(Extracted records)
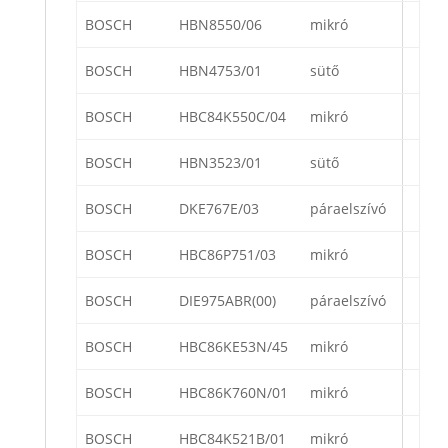
BOSCH
HBN8550/06
mikró
BOSCH
HBN4753/01
sütő
BOSCH
HBC84K550C/04
mikró
BOSCH
HBN3523/01
sütő
BOSCH
DKE767E/03
páraelszívó
BOSCH
HBC86P751/03
mikró
BOSCH
DIE975ABR(00)
páraelszívó
BOSCH
HBC86KE53N/45
mikró
BOSCH
HBC86K760N/01
mikró
BOSCH
HBC84K521B/01
mikró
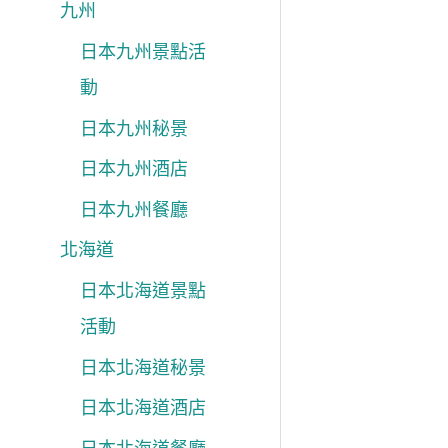
九州
日本九州景點活
動
日本九州秘景
日本九州酒店
日本九州餐廳
北海道
日本北海道景點
活動
日本北海道秘景
日本北海道酒店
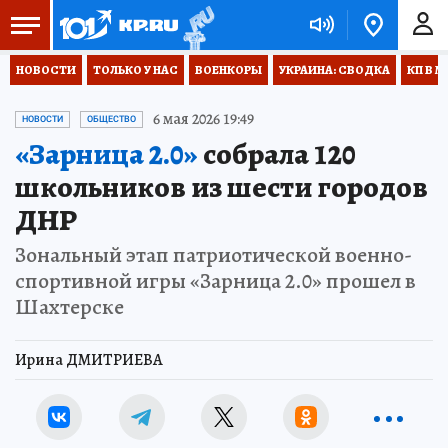
НОВОСТИ
ТОЛЬКО У НАС
ВОЕНКОРЫ
УКРАИНА: СВОДКА
КП В М
6 мая 2026 19:49
НОВОСТИ
ОБЩЕСТВО
«Зарница 2.0»
собрала 120
школьников из шести городов
ДНР
Зональный этап патриотической военно-
спортивной игры «Зарница 2.0» прошел в
Шахтерске
Ирина ДМИТРИЕВА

▶ _TASK ITEM_
Print each entry precisely as written; the pictures stay out.

▶ _COMPLETED TASK_
BOSCH
HBN8550/06
mikró
BOSCH
HBN4753/01
sütő
BOSCH
HBC84K550C/04
mikró
BOSCH
HBN3523/01
sütő
BOSCH
DKE767E/03
páraelszívó
BOSCH
HBC86P751/03
mikró
BOSCH
DIE975ABR(00)
páraelszívó
BOSCH
HBC86KE53N/45
mikró
BOSCH
HBC86K760N/01
mikró
BOSCH
HBC84K521B/01
mikró
九州
日本九州景點活
動
日本九州秘景
日本九州酒店
日本九州餐廳
北海道
日本北海道景點
活動
日本北海道秘景
日本北海道酒店
НОВОСТИ
ТОЛЬКО У НАС
ВОЕНКОРЫ
УКРАИНА: СВОДКА
КП В М
6 мая 2026 19:49
НОВОСТИ
ОБЩЕСТВО
«Зарница 2.0»
собрала 120
школьников из шести городов
ДНР
Зональный этап патриотической военно-
спортивной игры «Зарница 2.0» прошел в
Шахтерске
Ирина ДМИТРИЕВА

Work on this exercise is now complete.